Banks have plenty on their holiday checklist. More than enough to check it once...or even twice. Being prepared to combat holiday card fraud means proactively preparing long before the storm hits.
The holiday season is also a busy time for fraudsters who prey on customers and financial institutions who are reluctant to decline a transaction or re-issue cards. As a refresher for 2018, we’ve brought back our team’s tips on what issuers can do to manage incidents during this peak fraud.

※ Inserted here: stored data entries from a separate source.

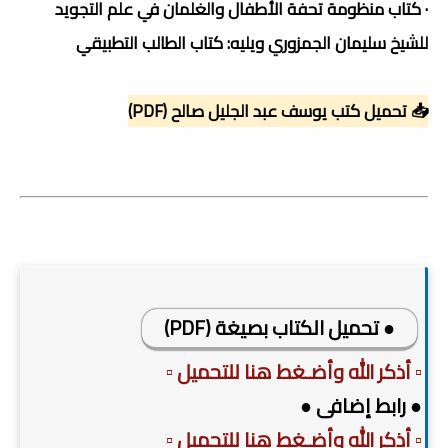
· كتاب منظومة تحفة الأطفال والغلمان في علم التجويد
للشيخ سليمان الجمزوري ويليه: كتاب الطالب التطبيقي
📥 تحميل كتب يوسف عبد الجليل صالح (PDF)
● تحميل الكتاب بصيغة (PDF)
▫️ أذكر الله وأضـغط هنا للتحميل ▫️
● رابط إضافى ●
▫️ أذكر الله وأضـغط هنا للتحميل ▫️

Throughout the year, issuers must prepare for updated decision rules, have a strategic plan for why and when they reissue cards, and have the tools to tweak KYC and ID fraud algorithms to keep up with the speed fraudsters evolve. After the holiday season, issuers should be prepared to follow-up with fraud transactions and compromised card analysis in order to perform a more targeted, efficient re-issuance process. Following the holiday season, FIs should determine where gaps exist by investing in better and faster technology tools.

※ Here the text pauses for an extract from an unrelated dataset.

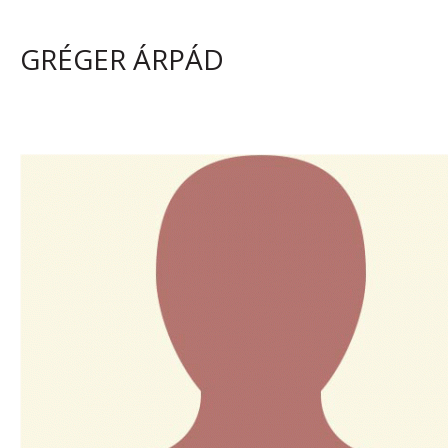
tartalommal kapcsolatosan
GRÉGER ÁRPÁD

But what about before the holiday fraud surge hits? Issuers must educate cardholders on making safe purchases and monitoring their cards frequently. For FIs, it’s important to implement real-time monitoring for fraudulent or unusual patterns, increase customer interactions, and minimize re-issuance disturbance.
Rising trends like synthetic ID fraud and account takeover fraud will continue to lead the list of concerns. Issuers should invest in technology that allows them to proactively detect compromises card fraud — and the source of data breaches — better and more accurately in order to stop fraud faster, save money and lessen customer impact.